On May 30, another 136 students were kidnapped in an Islamic school in Niger.
Scary death figures
In April 2021 alone, 723 people were killed in violent attacks across Nigeria. A report by a non-governmental organisation, Nigeria Mourns revealed. Interestingly bandits were responsible for the death of 425 people killed that month. The report also showed that 407 people were abducted in the same month.
An earlier report by the initiative showed that at least 1,603 people were killed in violent attacks across Nigeria between January and March 2021. On the aspect of perpetrators, the report revealed that 921 people were killed by suspected bandits. It also showed that 1,774 people were abducted within the three months under review.

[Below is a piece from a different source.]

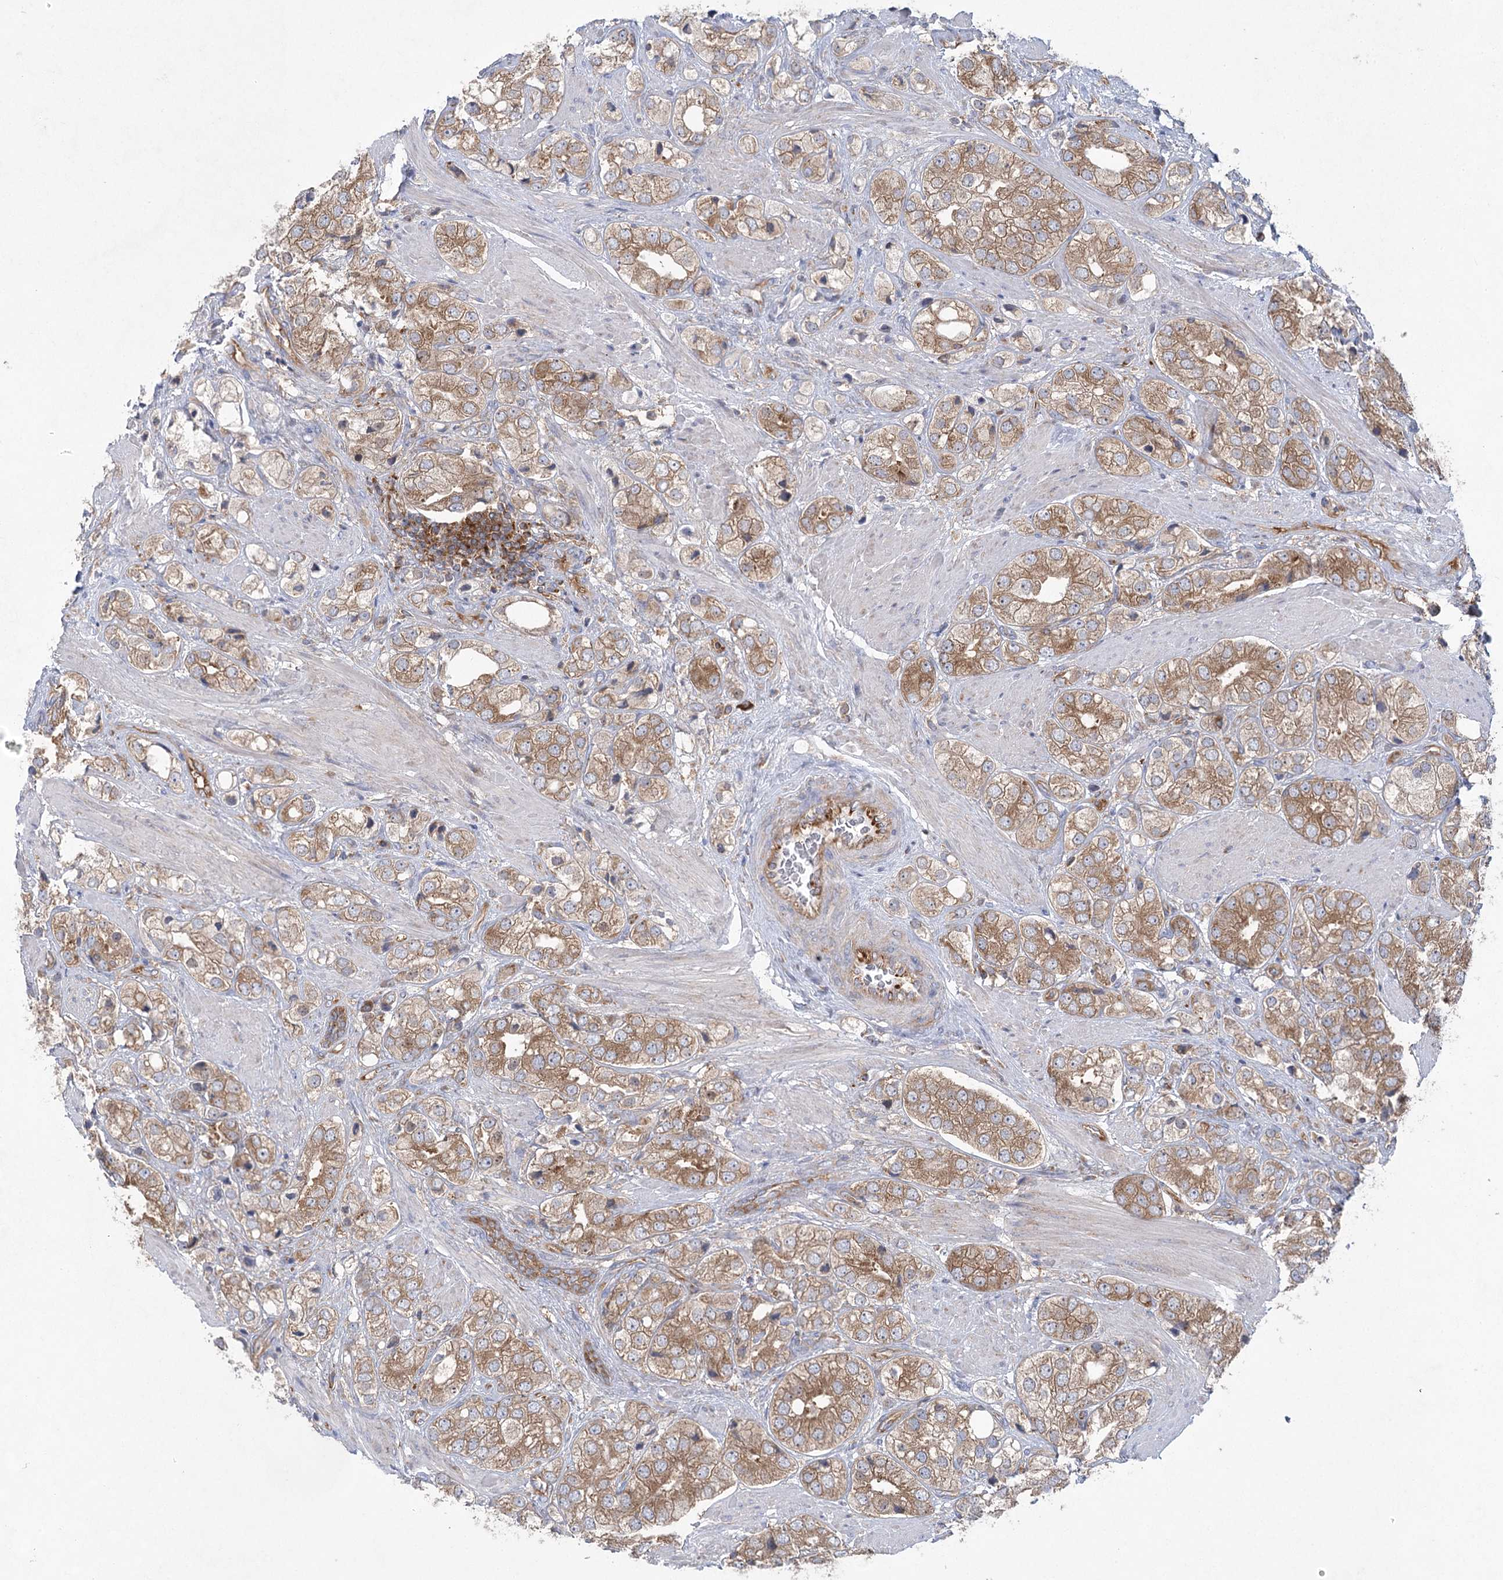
{"staining": {"intensity": "moderate", "quantity": ">75%", "location": "cytoplasmic/membranous"}, "tissue": "prostate cancer", "cell_type": "Tumor cells", "image_type": "cancer", "snomed": [{"axis": "morphology", "description": "Adenocarcinoma, High grade"}, {"axis": "topography", "description": "Prostate"}], "caption": "Human prostate cancer stained with a protein marker reveals moderate staining in tumor cells.", "gene": "EIF3A", "patient": {"sex": "male", "age": 50}}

The rising insecurity has further led to agitation by many citizens for state policing. Aside from ordinary citizens, different state governors – Samuel Ortom of Benue State, Babagana Zulum of Borno, and Hope Uzodinma of Imo, among others, have been victims of violence as they or their properties have been attacked.
It would be recalled that the 17 governors in southern states recently asked the federal government to “convoke a national dialogue as a matter of urgency.” They called on President Muhammadu Buhari to “address Nigerians on the challenges of insecurity.
The National Assembly had also called for a national security summit with the House of Representatives already announcing modalities for one of such.
Considering all of these facts, the claim by Mr Pantami that NIN-SIM integration has reduced banditry and kidnapping is not just UNPROVEN but outrightly FALSE.